Monday, September 28, 2009

Grandma's Journey

She sits in her personal chair because it is the only chair in the house that provides enough support for her back. She keeps her eyes glued to my belly with a smile on her face, she has lived her seventy years and will be able to see another great grandchild bron into this world. So I begin to ask her questions. These are questions I know the answer to because my grandmother is someone I talk to quite frequently. I ask her all the time how was life when she was younger because I need to have these stories to tell to the little girl who is still developing inside my belly. So I ask her where did our ancestors originally come from. She tells me that for as long as she can remember they were in Mississippi. She knows that she was familiar with her family being sharecroppers which were what blacks did after slavery which in many ways was another form of slavery because it kept black families in debt. They worked and worked to try to repay a debt that just kept building up. She recalls that her grandmother was very fair skinned and could pass for white, which explains her light coloring. I can infer that one of her ancestors was white and who knows how my great-great grandmother came into this world and from what type of relationship. However, she says this was her background. A southern one with deep and close-knitted roots.

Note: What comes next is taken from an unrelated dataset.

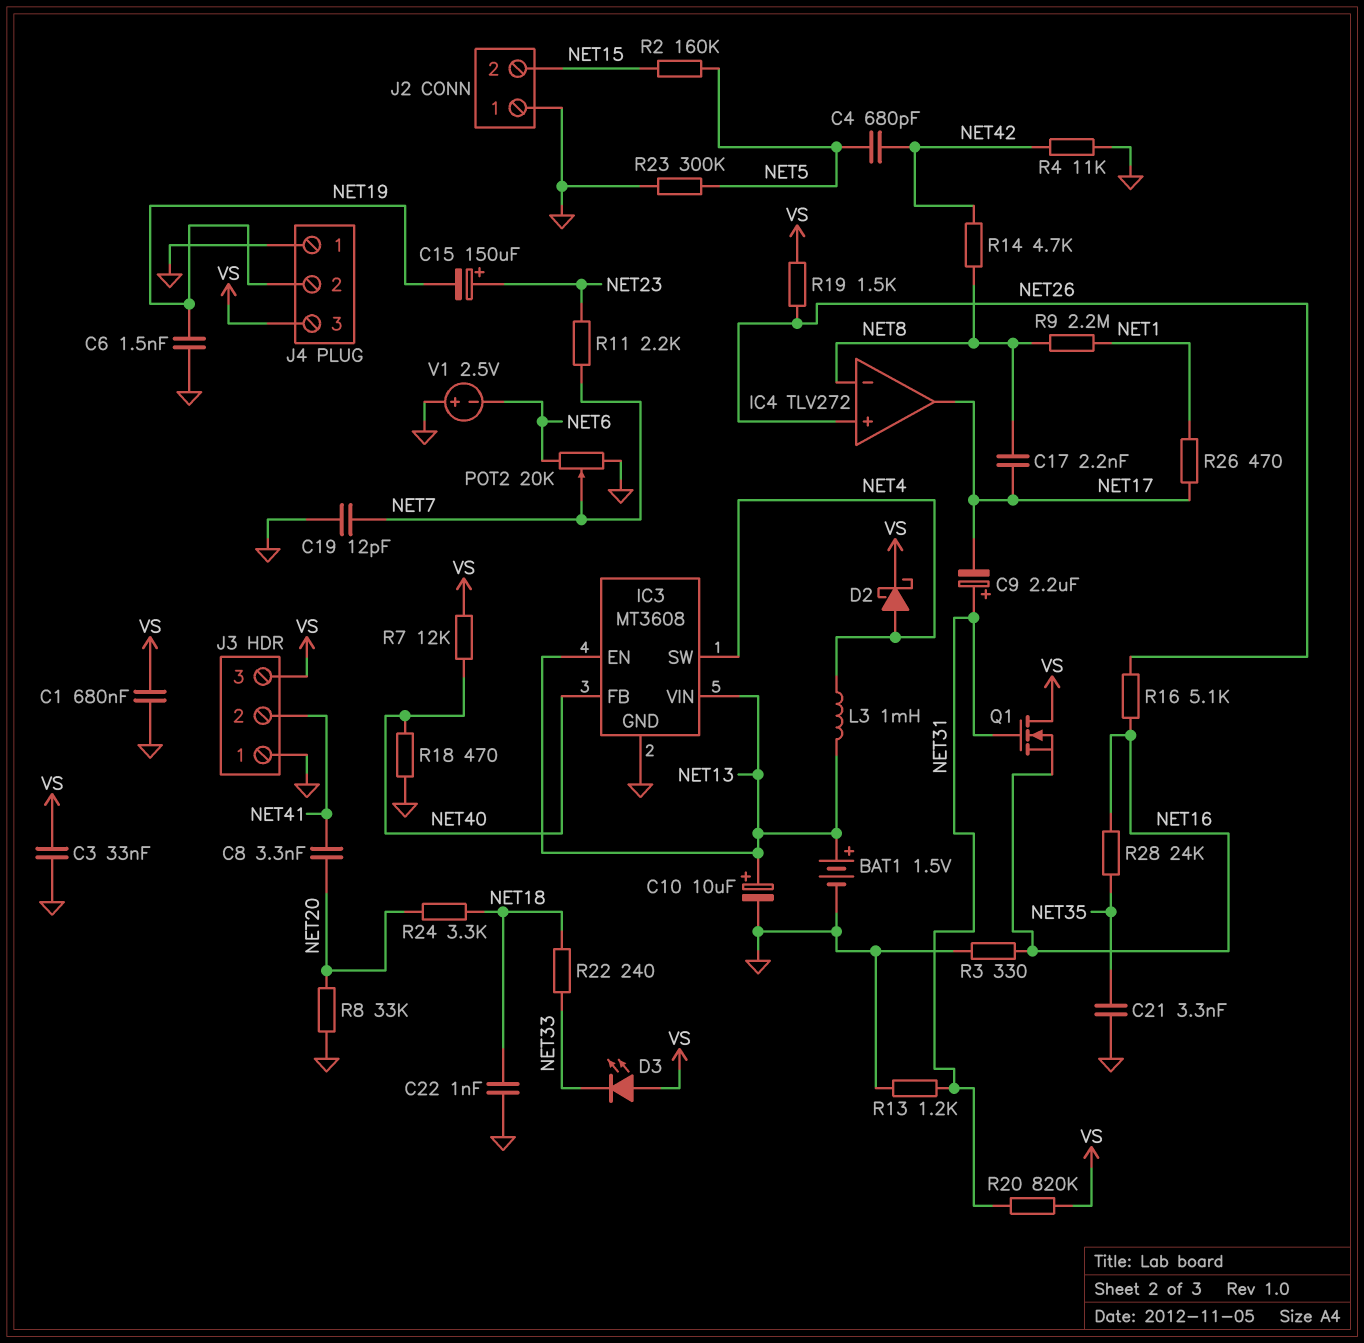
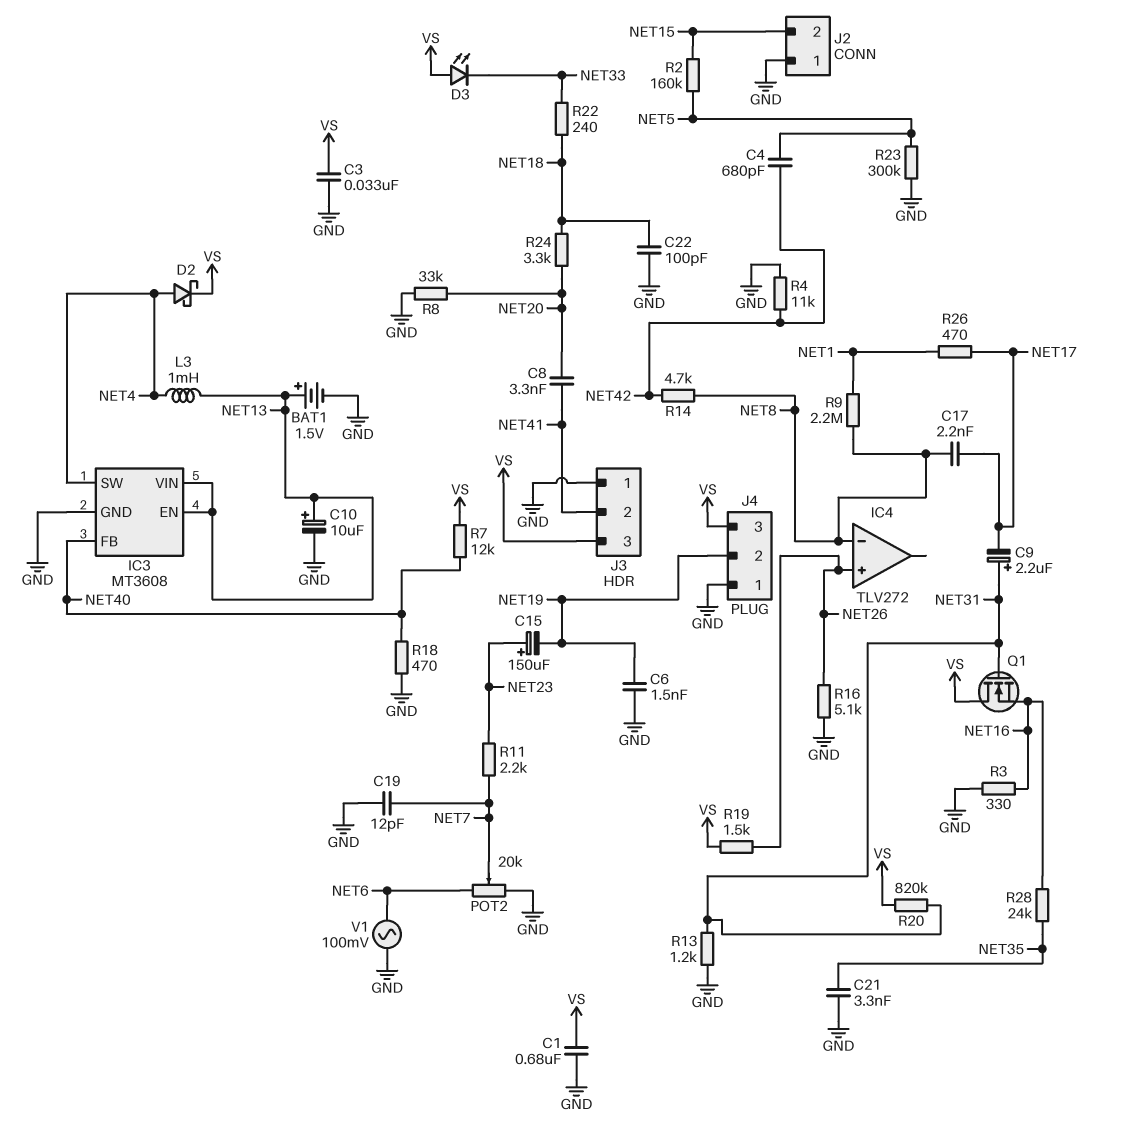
C22: 1nF (GND, NET18) -> 100pF (GND, NET18)
IC4 pin out: NET17 -> none
R16: 5.1k (NET16, NET26) -> 5.1k (GND, NET26)
V1: 2.5V (plus GND, minus NET6) -> AC 100mV (GND, NET6)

My grandmother got pregnant at a very young age. She was fourteen. In those days it was important for that woman to be married to the man who got her pregnant, because my great-grandfather was not one to allow his daughter to be unmarried with a baby. My grandfather and grandmother wed when my grandmother was fourteen and my grandfather was eighteen, but all this was happening in the early fifties. My grandmother already was considered a woman because her mother died at such a young age that it then became my grandmothers responsibility to take care of her 9 younger brothers and sisters. My grandfather and grandmother after some time decided to relocate to Chicago because there were more opportunities for my grandfather to make more money. In addition to that there were many of their friends doing the same thing. So they built a community of southerners in Chicago on the southwest side of Chicago which we refer to now as West Lawndale.

Unfortunately, slave records do not show where many African Americans originally came from so when I ask my grandmother did our family surname change, all she can tell me is that she came from a line of Jacksons. Jackson was more than likely either a name that a freed slave decided upon for themselves or a name that was given to them by a slave master.

Being that my grandmother was born in the thirties racial discrimination was at its peak. This was an era of lynching, leading into Jim Crow, and in Mississippi, the heart of the south racial discrimination was prevalent. "I knew I was (black) there was no question about that. From my youth there was constant conversation about the white man this, the white man that. Blacks were mainly just thought of as the white man slaves on his plantation. We couldnt even go on thier side of town. We couldnt go to the same movie, and restaurant they went to. They had the signs that said white restaurants and colored restaurants. Even the Deli. When you were born you were taught that there were certain things you couldn't do. I Knew that there was a certain place, but never paid much attention to it because all my aunties looked like they were white. One of my Aunts was a cook in one of the white houses and I would play in the white houses. It was different in my town of Pace because the slavery wasn't as deep as the other towns. My experience was different because I never lived on a plantation. My father worked for the railroad and momma and daddy did their sharecropping and we had our own small plantation and that land was where the house was built that I grew up in."

Grandma said that while she was younger she didnt have to deal much with discrimination. Her father had a car and since they couldnt do much in thier own town they would go to Cleveland to go shopping. If a black person, like my great grandfather, had money they could shop at the department stores in Cleveland. The biggest form of discrimination was not being able to go into the stores and restaurants that the whites went into. The biggest form of discrimination I noticed from my grandmothers conversation was when she started my conversation. She was telling me how her brother and her was just talking about the time that he stole a bundle of cotton from a white man's farm and had to leave the country. There was no telling what would have happened to them if they had been caught but since that was a time of lynching they could have gotten a punishment that heavy or maybe just beaten badly.

That was my grandmothers history. She was a product of the times, but she didnt really feel the negative effects as much as many of her other friends that she can remember. She said she had a '63 Ford when she was 16. Her father bought her the car while she was married to my grandfather already. She has a wealth of knowledge but these were some of the most interesting things she shared with me. Her journey is quite special because it is definitely something that I learn about when I learn about my history, but coming from someone who was actually there to witness it adds another element to it. It is definitely stories I intend to share with my baby girl.